Armonty Bryant to Browns: How Does OLB Fit with Cleveland?
Even after signing two pass-rushers in free agency and spending the No. 6 pick on Barkevious Mingo, the Cleveland Browns felt the need to further address the pass rush with Armonty Bryant. Bryant is the epitome of a small-school player, but he is talented.
Obviously, Bryant, coming out of East Central Oklahoma, isn't the most refined player. However, he has potential and could provide value down the line.
In Cleveland's 3-4 defense, the 6'4", 263-pound Bryant fits as an outside linebacker.
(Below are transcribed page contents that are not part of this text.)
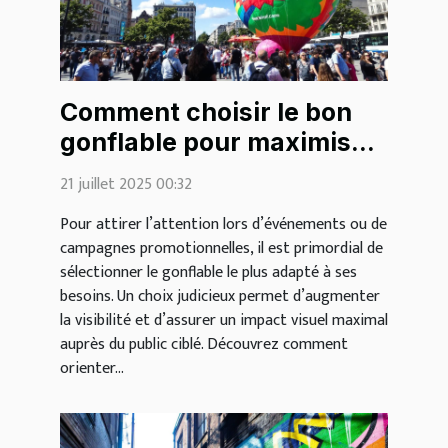
Comment choisir le bon
gonflable pour maximiser
votre visibilité?
21 juillet 2025 00:32
Pour attirer l’attention lors d’événements ou de
campagnes promotionnelles, il est primordial de
sélectionner le gonflable le plus adapté à ses
besoins. Un choix judicieux permet d’augmenter
la visibilité et d’assurer un impact visuel maximal
auprès du public ciblé. Découvrez comment
orienter...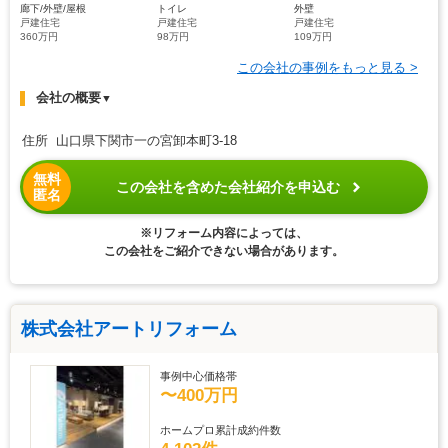
戸建住宅
戸建住宅
戸建住宅
360万円
98万円
109万円
この会社の事例をもっと見る >
会社の概要
▼
住所 山口県下関市一の宮卸本町3-18
無料
この会社を含めた会社紹介を申込む
匿名
※リフォーム内容によっては、
この会社をご紹介できない場合があります。
株式会社アートリフォーム
事例中心価格帯
〜400万円
ホームプロ累計成約件数
4,102件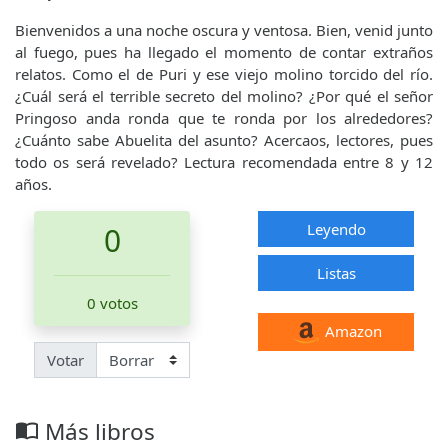
Bienvenidos a una noche oscura y ventosa. Bien, venid junto
al fuego, pues ha llegado el momento de contar extraños
relatos. Como el de Puri y ese viejo molino torcido del río.
¿Cuál será el terrible secreto del molino? ¿Por qué el señor
Pringoso anda ronda que te ronda por los alrededores?
¿Cuánto sabe Abuelita del asunto? Acercaos, lectores, pues
todo os será revelado? Lectura recomendada entre 8 y 12
años.
Leyendo
0
Listas
0 votos
Amazon
Votar
Más libros
import_contacts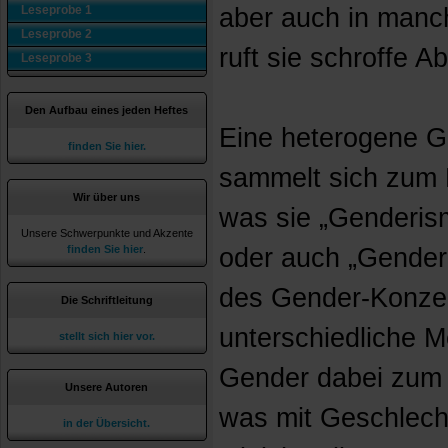
Leseprobe 1
aber auch in manc
Leseprobe 2
ruft sie schroffe A
Leseprobe 3
Den Aufbau eines jeden Heftes
Eine heterogene 
finden Sie hier.
sammelt sich zum 
Wir über uns
was sie „Genderis
Unsere Schwerpunkte und Akzente
finden Sie hier
.
oder auch „Gender
des Gender-Konzep
Die Schriftleitung
unterschiedliche M
stellt sich hier vor.
Gender dabei zum S
Unsere Autoren
was mit Geschlechte
in der Übersicht.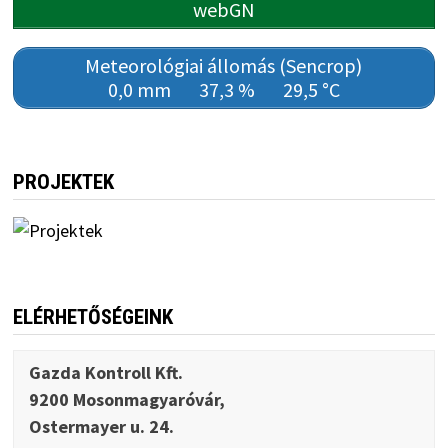
webGN
Meteorológiai állomás (Sencrop)
0,0 mm
37,3 %
29,5 °C
PROJEKTEK
ELÉRHETŐSÉGEINK
Gazda Kontroll Kft.
9200 Mosonmagyaróvár,
Ostermayer u. 24.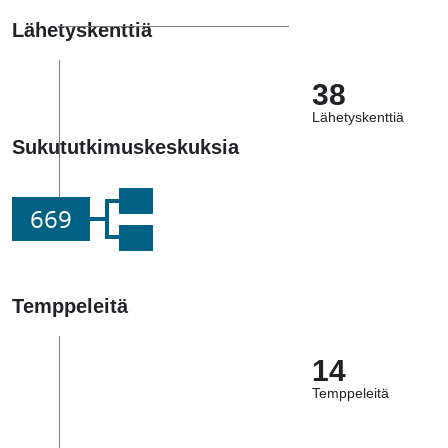
Lähetyskenttiä
38
Lähetyskenttiä
Sukututkimuskeskuksia
669
Temppeleitä
14
Temppeleitä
With 36" arms, he possesses incredible length, and he's a solid athlete as well.
Athletically, Bryant is well above the typical seventh-round pick. He ran a 4.78 40-yard dash at the scouting combine, but he is faster and more explosive on tape than the number suggests.
Bryant isn't the smoothest of pass-rushers off the edge, though. He shows good burst with an explosive first step, but he lacks the smooth hips to bend the edge and get to the quarterback.
Was the Armonty Bryant pick a good selection?
However, Bryant's strong, active hands are extremely helpful as a pass-rusher. His long arms and powerful hands help him disengage from blockers and win at the point of attack.
Bryant does need to add strength, however. He isn't powerful enough to properly use his leverage and drive offensive linemen into the backfield. He will also struggle against the run, as offensive linemen drive him backward.
Though he looks natural in space, Bryant does need to develop coverage skills. He played defensive end in college, so he is inexperienced dropping back and playing in coverage. His tight hips could prove detrimental there, as well.
In the future, Bryant profiles as an athletic pass-rusher. He isn't there yet, but his natural ability is intriguing. Bryant has the pure physical ability of a double-digit sack artist, though he will likely never reach that pinnacle.
Because he is natural in space and struggles some against the run, Bryant's best fit comes in a 3-4 defense like Cleveland's. With time, he could end up starting opposite Barkevious Mingo.
It is extremely unlikely that Bryant sees playing time as a rookie. He is raw, and the Browns actually have solid depth at pass-rusher.
The offseason additions of Paul Kruger, Quentin Groves and Mingo in addition to Jabaal Sheard leave Bryant on the outside looking in. He is a good option for the practice squad as a rookie.
This is a pick for the future, not the present. Cleveland is hoping it may have found a diamond in the rough, but that won't be apparent for a number of years.